BD : les auteurs se rebiffent

Olivier Van Vaerenbergh
Olivier Van Vaerenbergh Journaliste livres & BD

Les dessinateurs et scénaristes francophones délaissent la planche pour la pancarte : l’année restera marquée par la paupérisation galopante de leur métier. La réaction ne fait que commencer.

Le paradoxe a de quoi faire sourire, ou au moins interpeller: dans un secteur culturel qui a mis des générations à obtenir sa reconnaissance en tant qu’art, les artistes doivent se battre aujourd’hui pour défendre… leur métier. Quand un secteur économique éternue, c’est en effet toute sa masse laborieuse qui se mouche, et la bande dessinée ne fait pas exception, que du contraire. Il y avait déjà, depuis quelques années, dans un marché qui se maintient mais qui affiche tout de même un repli pour la troisième année consécutive, une baisse importante des ventes par volume, et par ricochet, des revenus des droits d’auteur et des avances qui y sont liées.

La mutation numérique a creusé le problème, et menace désormais ce principe très francophone des droits d’auteurs, quand ce ne sont pas les diffuseurs eux-mêmes qui se livrent une guerre même pas larvée (le conflit entre Amazon et Hachette qui s’est achevé en novembre laissera des traces) ou les vitrines des librairies qui disparaissent une à une. La crise plus générale des pouvoirs publics creuse désormais davantage leur tombe : en France, la réforme programmée de la Sécu et de leur régime de cotisations (et chez nous, les coupes claires qui semblent inévitables dans les subventions de la Fédération Wallonie-Bruxelles) achèverait de les paupériser, une majorité des quelque 1500 professionnels recensés en France vivant déjà sous le seuil du revenu garanti…

Grève ou retraite

La première réaction commune s’est tenue au festival de Saint-Malo, en octobre dernier, avec une grève éclair des dédicaces, mais aussi avec la mise sur pied des Etats Généraux de la Bande Dessinée, présidés par Benoît Peeters. Le secteur jeunesse vient lui aussi de se réveiller, avec une manifestation en plein milieu du salon de Montreuil, le plus important du genre. Mais c’est au prochain festival d’Angoulême, fin janvier, que la mobilisation devrait faire nombre et sensation, avec une  » Marche des Auteurs  » programmée le samedi, et à laquelle lecteurs et éditeurs sont invités à se rallier.
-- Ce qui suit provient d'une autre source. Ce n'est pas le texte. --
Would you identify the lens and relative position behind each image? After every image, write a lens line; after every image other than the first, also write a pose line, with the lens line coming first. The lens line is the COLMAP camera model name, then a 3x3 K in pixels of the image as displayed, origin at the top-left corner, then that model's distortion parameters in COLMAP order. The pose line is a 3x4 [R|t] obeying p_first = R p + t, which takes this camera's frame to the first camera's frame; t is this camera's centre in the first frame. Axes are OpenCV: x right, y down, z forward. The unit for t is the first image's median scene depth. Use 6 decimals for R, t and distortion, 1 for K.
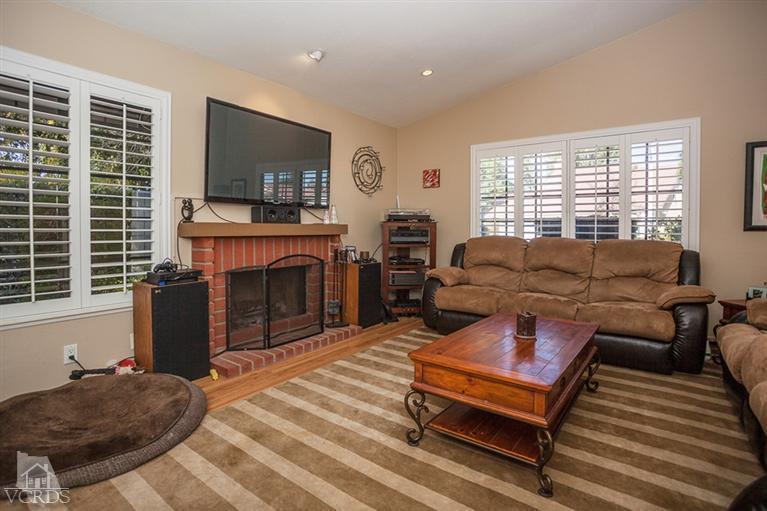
lens RADIAL K [[385.4, 0, 380.7], [0, 385.4, 233.0], [0, 0, 1]] dist [-0.005673, -0.000372]
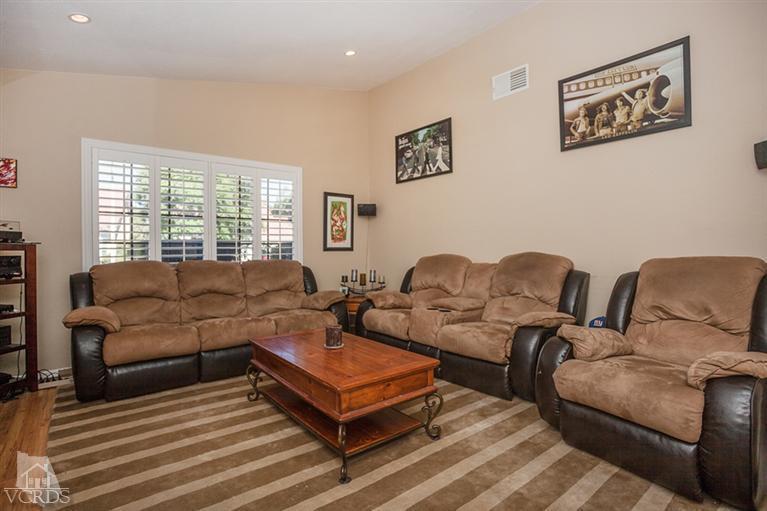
lens RADIAL K [[403.1, 0, 385.9], [0, 403.1, 244.6], [0, 0, 1]] dist [-0.000937, 0.000496]
pose [[0.264706, 0.005094, 0.964316, -0.343956], [0.021687, 0.999702, -0.011234, -0.005591], [-0.964085, 0.023886, 0.264517, 0.257601]]
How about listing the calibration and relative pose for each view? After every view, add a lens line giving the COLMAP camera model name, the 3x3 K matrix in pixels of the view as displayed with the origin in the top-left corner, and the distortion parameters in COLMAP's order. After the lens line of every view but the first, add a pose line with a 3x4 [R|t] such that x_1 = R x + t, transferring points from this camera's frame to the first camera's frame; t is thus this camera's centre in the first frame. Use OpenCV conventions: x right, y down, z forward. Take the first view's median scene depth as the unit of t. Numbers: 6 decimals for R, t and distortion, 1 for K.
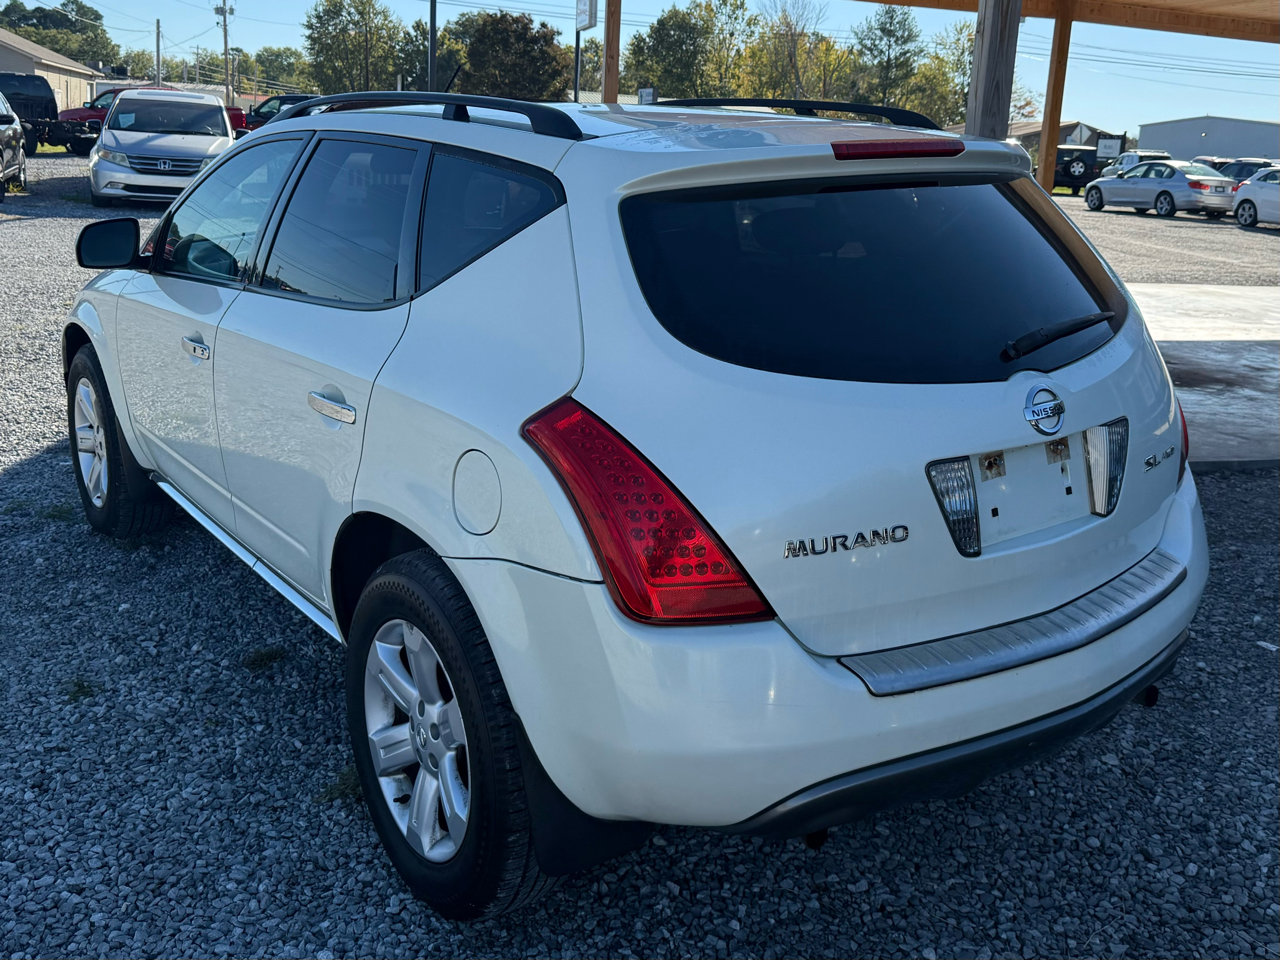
lens RADIAL K [[1271.6, 0, 618.2], [0, 1271.6, 392.7], [0, 0, 1]] dist [0.147149, -0.302103]
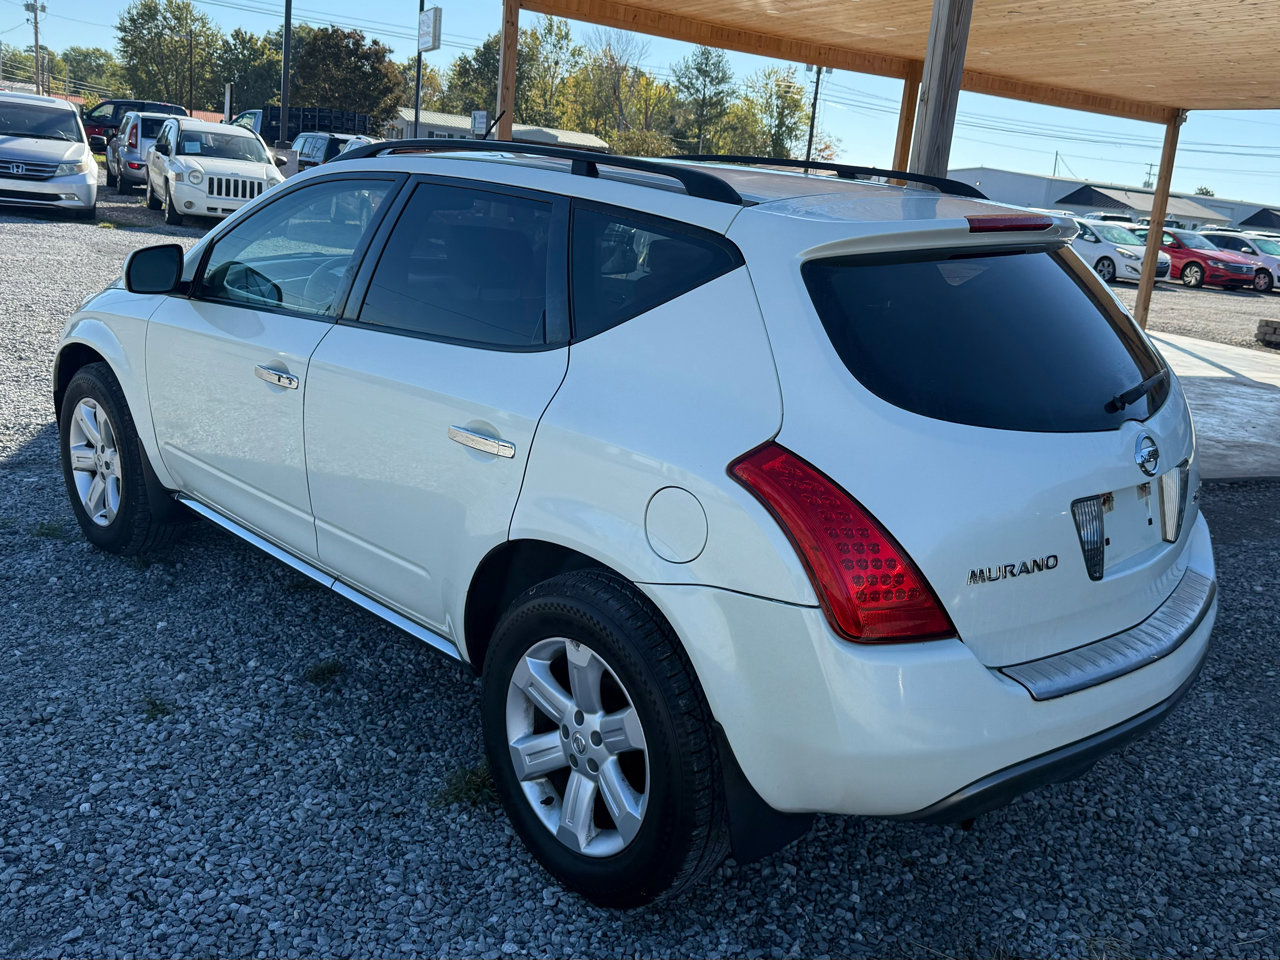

La suite ? Un peu de mou obtenu de l’Etat, desdits éditeurs et du reste de la chaîne sur les avances ou les pourcentages consentis (aujourd’hui, sur un album vendu, le ou les auteurs touchent moins d’1 % de son prix de vente…) ou, à défaut, un durcissement du conflit, les uns refusant toute autre activité que leurs planches, les autres les abandonnant définitivement. Ils ont déjà été plusieurs en 2014 à annoncer leur retraite très anticipée.